| Task to carry out |
Search the records that follow and extract every line containing the string "capabilities".

──────── Data in this exercise ────────

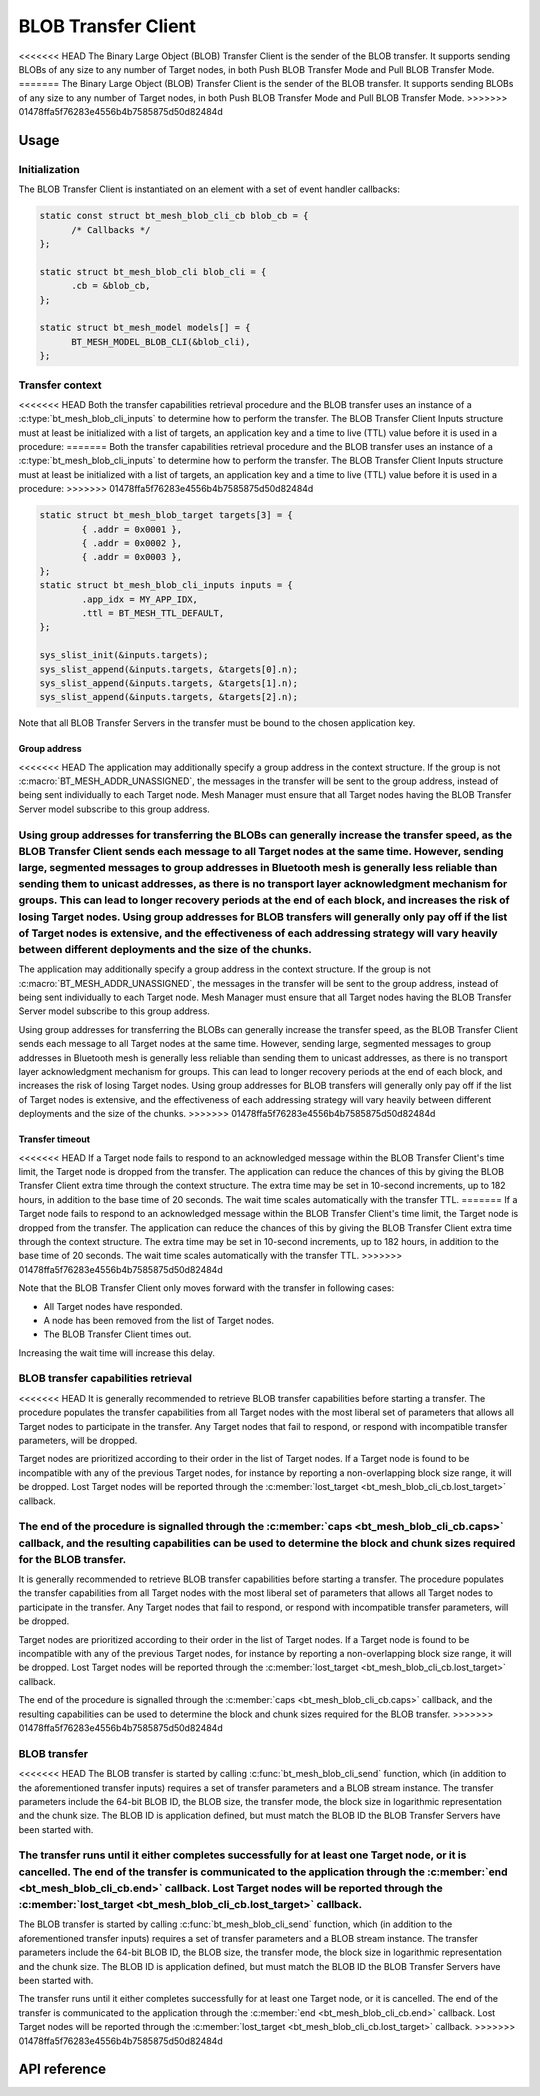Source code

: .. _bluetooth_mesh_blob_cli:

BLOB Transfer Client
####################

<<<<<<< HEAD
The Binary Large Object (BLOB) Transfer Client is the sender of the BLOB transfer. It supports sending BLOBs of any size to any number of Target nodes, in both Push BLOB Transfer Mode and Pull BLOB Transfer Mode.
=======
The Binary Large Object (BLOB) Transfer Client is the sender of the BLOB transfer. It supports
sending BLOBs of any size to any number of Target nodes, in both Push BLOB Transfer Mode and Pull
BLOB Transfer Mode.
>>>>>>> 01478ffa5f76283e4556b4b7585875d50d82484d

Usage
*****

Initialization
==============

The BLOB Transfer Client is instantiated on an element with a set of event handler callbacks:

.. code-block:: C

   static const struct bt_mesh_blob_cli_cb blob_cb = {
         /* Callbacks */
   };

   static struct bt_mesh_blob_cli blob_cli = {
         .cb = &blob_cb,
   };

   static struct bt_mesh_model models[] = {
         BT_MESH_MODEL_BLOB_CLI(&blob_cli),
   };

Transfer context
================

<<<<<<< HEAD
Both the transfer capabilities retrieval procedure and the BLOB transfer uses an instance of a :c:type:`bt_mesh_blob_cli_inputs` to determine how to perform the transfer. The BLOB Transfer Client Inputs structure must at least be initialized with a list of targets, an application key and a time to live (TTL) value before it is used in a procedure:
=======
Both the transfer capabilities retrieval procedure and the BLOB transfer uses an instance of a
:c:type:`bt_mesh_blob_cli_inputs` to determine how to perform the transfer. The BLOB Transfer Client
Inputs structure must at least be initialized with a list of targets, an application key and a time
to live (TTL) value before it is used in a procedure:
>>>>>>> 01478ffa5f76283e4556b4b7585875d50d82484d

.. code-block:: c

   static struct bt_mesh_blob_target targets[3] = {
           { .addr = 0x0001 },
           { .addr = 0x0002 },
           { .addr = 0x0003 },
   };
   static struct bt_mesh_blob_cli_inputs inputs = {
           .app_idx = MY_APP_IDX,
           .ttl = BT_MESH_TTL_DEFAULT,
   };

   sys_slist_init(&inputs.targets);
   sys_slist_append(&inputs.targets, &targets[0].n);
   sys_slist_append(&inputs.targets, &targets[1].n);
   sys_slist_append(&inputs.targets, &targets[2].n);

Note that all BLOB Transfer Servers in the transfer must be bound to the chosen application key.


Group address
-------------

<<<<<<< HEAD
The application may additionally specify a group address in the context structure. If the group is not :c:macro:`BT_MESH_ADDR_UNASSIGNED`, the messages in the transfer will be sent to the group address, instead of being sent individually to each Target node. Mesh Manager must ensure that all Target nodes having the BLOB Transfer Server model subscribe to this group address.

Using group addresses for transferring the BLOBs can generally increase the transfer speed, as the BLOB Transfer Client sends each message to all Target nodes at the same time. However, sending large, segmented messages to group addresses in Bluetooth mesh is generally less reliable than sending them to unicast addresses, as there is no transport layer acknowledgment mechanism for groups. This can lead to longer recovery periods at the end of each block, and increases the risk of losing Target nodes. Using group addresses for BLOB transfers will generally only pay off if the list of Target nodes is extensive, and the effectiveness of each addressing strategy will vary heavily between different deployments and the size of the chunks.
=======
The application may additionally specify a group address in the context structure. If the group is
not :c:macro:`BT_MESH_ADDR_UNASSIGNED`, the messages in the transfer will be sent to the group
address, instead of being sent individually to each Target node. Mesh Manager must ensure that all
Target nodes having the BLOB Transfer Server model subscribe to this group address.

Using group addresses for transferring the BLOBs can generally increase the transfer speed, as the
BLOB Transfer Client sends each message to all Target nodes at the same time. However, sending
large, segmented messages to group addresses in Bluetooth mesh is generally less reliable than
sending them to unicast addresses, as there is no transport layer acknowledgment mechanism for
groups. This can lead to longer recovery periods at the end of each block, and increases the risk of
losing Target nodes. Using group addresses for BLOB transfers will generally only pay off if the
list of Target nodes is extensive, and the effectiveness of each addressing strategy will vary
heavily between different deployments and the size of the chunks.
>>>>>>> 01478ffa5f76283e4556b4b7585875d50d82484d

Transfer timeout
----------------

<<<<<<< HEAD
If a Target node fails to respond to an acknowledged message within the BLOB Transfer Client's time limit, the Target node is dropped from the transfer. The application can reduce the chances of this by giving the BLOB Transfer Client extra time through the context structure. The extra time may be set in 10-second increments, up to 182 hours, in addition to the base time of 20 seconds. The wait time scales automatically with the transfer TTL.
=======
If a Target node fails to respond to an acknowledged message within the BLOB Transfer Client's time
limit, the Target node is dropped from the transfer. The application can reduce the chances of this
by giving the BLOB Transfer Client extra time through the context structure. The extra time may be
set in 10-second increments, up to 182 hours, in addition to the base time of 20 seconds. The wait
time scales automatically with the transfer TTL.
>>>>>>> 01478ffa5f76283e4556b4b7585875d50d82484d

Note that the BLOB Transfer Client only moves forward with the transfer in following cases:

* All Target nodes have responded.
* A node has been removed from the list of Target nodes.
* The BLOB Transfer Client times out.

Increasing the wait time will increase this delay.

BLOB transfer capabilities retrieval
====================================

<<<<<<< HEAD
It is generally recommended to retrieve BLOB transfer capabilities before starting a transfer. The procedure populates the transfer capabilities from all Target nodes with the most liberal set of parameters that allows all Target nodes to participate in the transfer. Any Target nodes that fail to respond, or respond with incompatible transfer parameters, will be dropped.

Target nodes are prioritized according to their order in the list of Target nodes. If a Target node is found to be incompatible with any of the previous Target nodes, for instance by reporting a non-overlapping block size range, it will be dropped. Lost Target nodes will be reported through the :c:member:`lost_target <bt_mesh_blob_cli_cb.lost_target>` callback.

The end of the procedure is signalled through the :c:member:`caps <bt_mesh_blob_cli_cb.caps>` callback, and the resulting capabilities can be used to determine the block and chunk sizes required for the BLOB transfer.
=======
It is generally recommended to retrieve BLOB transfer capabilities before starting a transfer. The
procedure populates the transfer capabilities from all Target nodes with the most liberal set of
parameters that allows all Target nodes to participate in the transfer. Any Target nodes that fail
to respond, or respond with incompatible transfer parameters, will be dropped.

Target nodes are prioritized according to their order in the list of Target nodes. If a Target node
is found to be incompatible with any of the previous Target nodes, for instance by reporting a
non-overlapping block size range, it will be dropped. Lost Target nodes will be reported through the
:c:member:`lost_target <bt_mesh_blob_cli_cb.lost_target>` callback.

The end of the procedure is signalled through the :c:member:`caps <bt_mesh_blob_cli_cb.caps>`
callback, and the resulting capabilities can be used to determine the block and chunk sizes required
for the BLOB transfer.
>>>>>>> 01478ffa5f76283e4556b4b7585875d50d82484d

BLOB transfer
=============

<<<<<<< HEAD
The BLOB transfer is started by calling :c:func:`bt_mesh_blob_cli_send` function, which (in addition to the aforementioned transfer inputs) requires a set of transfer parameters and a BLOB stream instance. The transfer parameters include the 64-bit BLOB ID, the BLOB size, the transfer mode, the block size in logarithmic representation and the chunk size. The BLOB ID is application defined, but must match the BLOB ID the BLOB Transfer Servers have been started with.

The transfer runs until it either completes successfully for at least one Target node, or it is cancelled. The end of the transfer is communicated to the application through the :c:member:`end <bt_mesh_blob_cli_cb.end>` callback. Lost Target nodes will be reported through the :c:member:`lost_target <bt_mesh_blob_cli_cb.lost_target>` callback.
=======
The BLOB transfer is started by calling :c:func:`bt_mesh_blob_cli_send` function, which (in addition
to the aforementioned transfer inputs) requires a set of transfer parameters and a BLOB stream
instance. The transfer parameters include the 64-bit BLOB ID, the BLOB size, the transfer mode, the
block size in logarithmic representation and the chunk size. The BLOB ID is application defined, but
must match the BLOB ID the BLOB Transfer Servers have been started with.

The transfer runs until it either completes successfully for at least one Target node, or it is
cancelled. The end of the transfer is communicated to the application through the :c:member:`end
<bt_mesh_blob_cli_cb.end>` callback. Lost Target nodes will be reported through the
:c:member:`lost_target <bt_mesh_blob_cli_cb.lost_target>` callback.
>>>>>>> 01478ffa5f76283e4556b4b7585875d50d82484d

API reference
*************

.. doxygengroup:: bt_mesh_blob_cli
   :project: Zephyr
   :members:
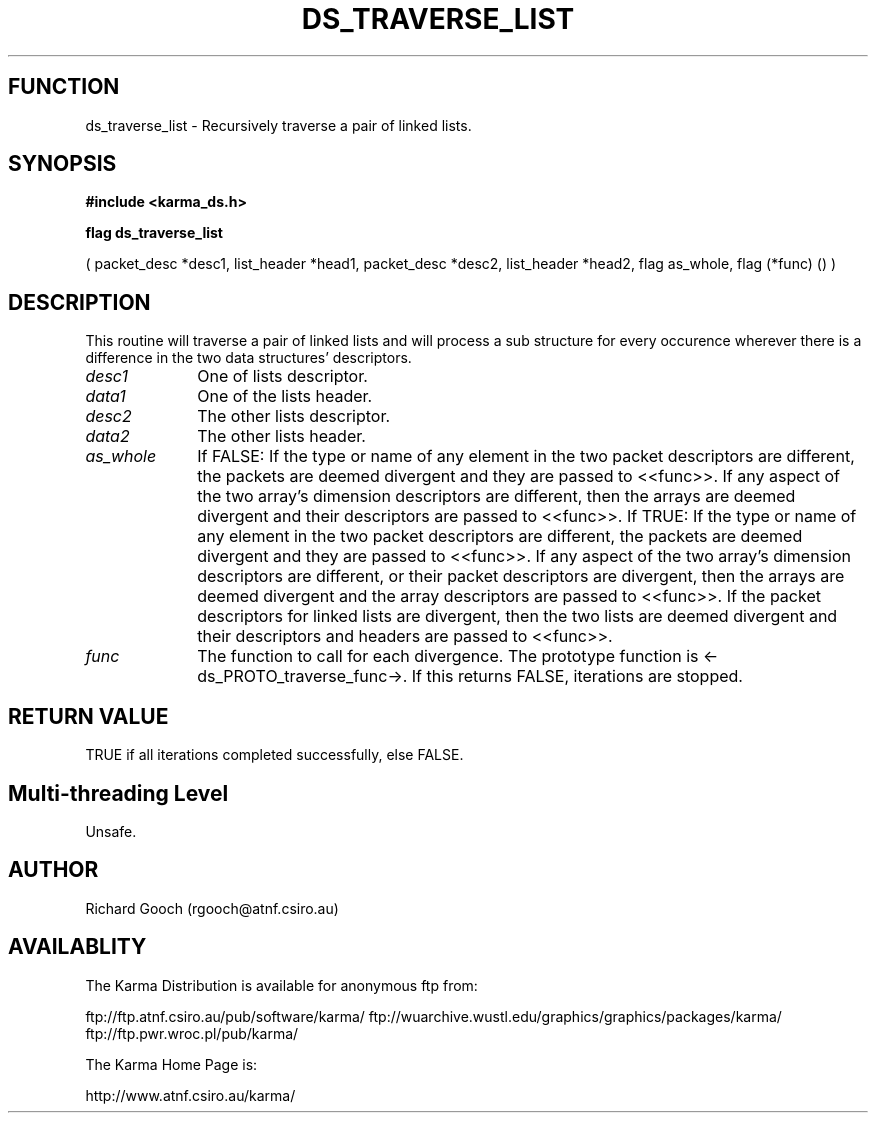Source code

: .TH DS_TRAVERSE_LIST 3 "13 Nov 2005" "Karma Distribution"
.SH FUNCTION
ds_traverse_list \- Recursively traverse a pair of linked lists.
.SH SYNOPSIS
.B #include <karma_ds.h>
.sp
.B flag ds_traverse_list
.sp
( packet_desc *desc1, list_header *head1,
packet_desc *desc2, list_header *head2,
flag as_whole, flag (*func) () )
.SH DESCRIPTION
This routine will traverse a pair of linked lists and will
process a sub structure for every occurence wherever there is a difference
in the two data structures' descriptors.
.IP \fIdesc1\fP 1i
One of lists descriptor.
.IP \fIdata1\fP 1i
One of the lists header.
.IP \fIdesc2\fP 1i
The other lists descriptor.
.IP \fIdata2\fP 1i
The other lists header.
.IP \fIas_whole\fP 1i
If FALSE:
If the type or name of any element in the two packet descriptors are
different, the packets are deemed divergent and they are passed to
<<func>>.
If any aspect of the two array's dimension descriptors are different,
then the arrays are deemed divergent and their descriptors are passed
to <<func>>.
If TRUE:
If the type or name of any element in the two packet descriptors are
different, the packets are deemed divergent and they are passed to
<<func>>.
If any aspect of the two array's dimension descriptors are different,
or their packet descriptors are divergent, then the arrays are deemed
divergent and the array descriptors are passed to <<func>>.
If the packet descriptors for linked lists are divergent, then the two
lists are deemed divergent and their descriptors and headers are passed
to <<func>>.
.IP \fIfunc\fP 1i
The function to call for each divergence. The prototype function is
<-ds_PROTO_traverse_func->. If this returns FALSE, iterations are stopped.
.SH RETURN VALUE
TRUE if all iterations completed successfully, else FALSE.
.SH Multi-threading Level
Unsafe.
.SH AUTHOR
Richard Gooch (rgooch@atnf.csiro.au)
.SH AVAILABLITY
The Karma Distribution is available for anonymous ftp from:

ftp://ftp.atnf.csiro.au/pub/software/karma/
ftp://wuarchive.wustl.edu/graphics/graphics/packages/karma/
ftp://ftp.pwr.wroc.pl/pub/karma/

The Karma Home Page is:

http://www.atnf.csiro.au/karma/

────────

| Solution to the exercise |
Both the transfer capabilities retrieval procedure and the BLOB transfer uses an instance of a :c:type:`bt_mesh_blob_cli_inputs` to determine how to perform the transfer. The BLOB Transfer Client Inputs structure must at least be initialized with a list of targets, an application key and a time to live (TTL) value before it is used in a procedure:
Both the transfer capabilities retrieval procedure and the BLOB transfer uses an instance of a
BLOB transfer capabilities retrieval
It is generally recommended to retrieve BLOB transfer capabilities before starting a transfer. The procedure populates the transfer capabilities from all Target nodes with the most liberal set of parameters that allows all Target nodes to participate in the transfer. Any Target nodes that fail to respond, or respond with incompatible transfer parameters, will be dropped.
The end of the procedure is signalled through the :c:member:`caps <bt_mesh_blob_cli_cb.caps>` callback, and the resulting capabilities can be used to determine the block and chunk sizes required for the BLOB transfer.
It is generally recommended to retrieve BLOB transfer capabilities before starting a transfer. The
procedure populates the transfer capabilities from all Target nodes with the most liberal set of
callback, and the resulting capabilities can be used to determine the block and chunk sizes required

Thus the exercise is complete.